*** GIVEN ENTRIES ***
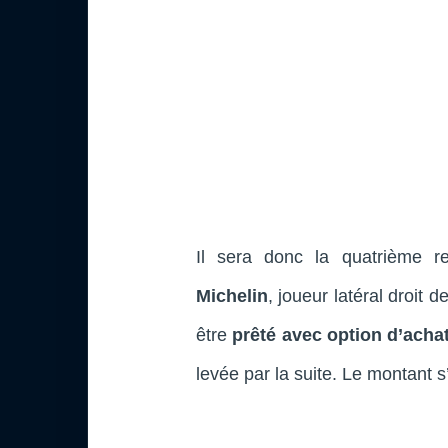
Il sera donc la quatrième 
Michelin
, joueur latéral droit d
être
prêté avec option d’acha
levée par la suite. Le montant 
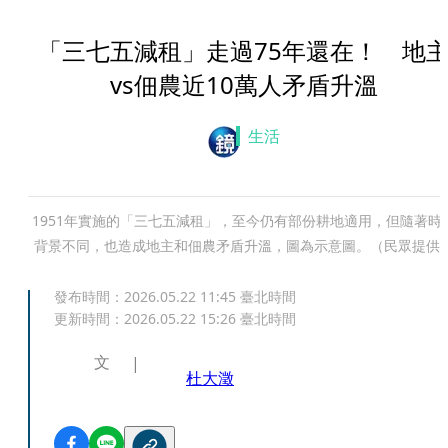
「三七五減租」走過75年還在！ 地
vs佃農近10萬人矛盾升溫
生活
1951年實施的「三七五減租」，至今仍有部份耕地適用，但隨著時
背景不同，也造成地主和佃農矛盾升溫，圖為示意圖。（民眾提供
發布時間：
2026.05.22 11:45
臺北時間
更新時間：
2026.05.22 15:26
臺北時間
文
杜大澂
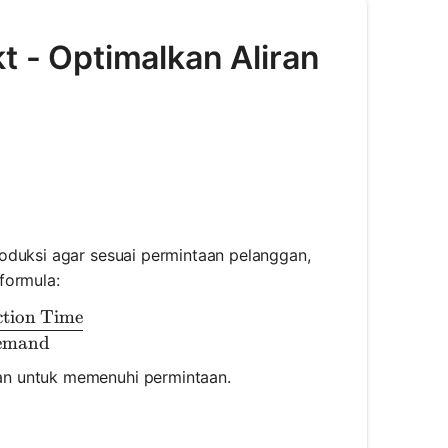
t - Optimalkan Aliran
oduksi agar sesuai permintaan pelanggan,
formula:
ction Time
t Time} = \frac{\text{Available Production Time}}
emand
an untuk memenuhi permintaan.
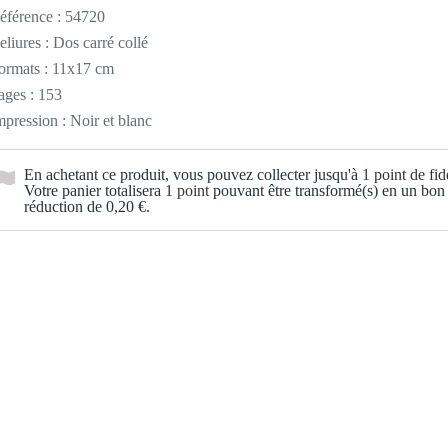
éférence :
54720
eliures : Dos carré collé
ormats : 11x17 cm
ages : 153
mpression : Noir et blanc
En achetant ce produit, vous pouvez collecter jusqu'à
1
point de fidé
Votre panier totalisera
1
point
pouvant être transformé(s) en un bon
réduction de
0,20 €
.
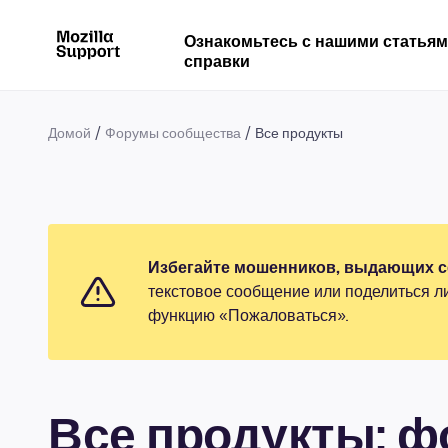
Ознакомьтесь с нашими статья
справки
Домой
Форумы сообщества
Все продукты
Избегайте мошенников, выдающих се
текстовое сообщение или поделиться л
функцию «Пожаловаться».
Все продукты: 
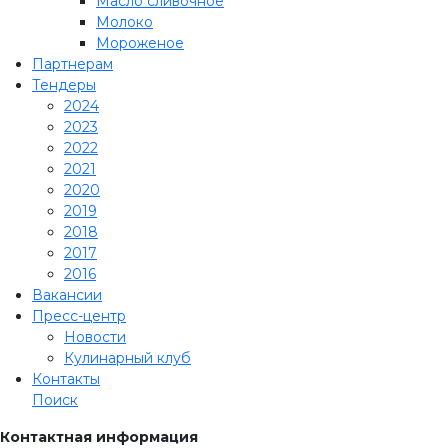
Масло сливочное
Молоко
Мороженое
Партнерам
Тендеры
2024
2023
2022
2021
2020
2019
2018
2017
2016
Вакансии
Пресс-центр
Новости
Кулинарный клуб
Контакты
Поиск
Контактная информация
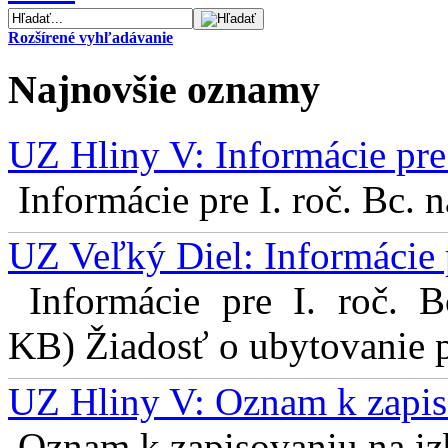
Rozšírené vyhľadávanie
Najnovšie oznamy
UZ Hliny V: Informácie pre 
Informácie pre I. roč. Bc. 
UZ Veľký Diel: Informácie 
Informácie pre I. roč. 
KB) Žiadosť o ubytovanie pr
UZ Hliny V: Oznam k zapis
Oznam k zapisovaniu na izb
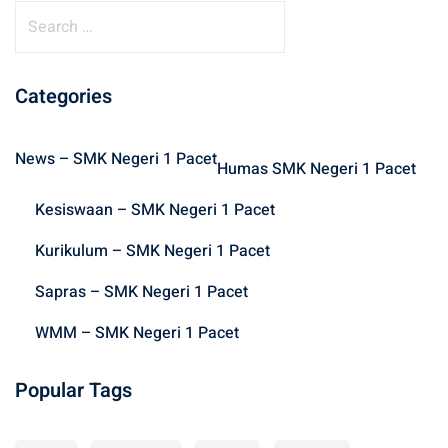
S
e
a
r
Categories
c
h
News – SMK Negeri 1 Pacet
f
Humas SMK Negeri 1 Pacet
o
Kesiswaan – SMK Negeri 1 Pacet
r
:
Kurikulum – SMK Negeri 1 Pacet
Sapras – SMK Negeri 1 Pacet
WMM – SMK Negeri 1 Pacet
Popular Tags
*** End of GIVEN ENTRIES ***
Copy every line of the entries in which "Informácie" can be found.

UZ Hliny V: Informácie pre 
Informácie pre I. roč. Bc. 
UZ Veľký Diel: Informácie 
Informácie pre I. roč. 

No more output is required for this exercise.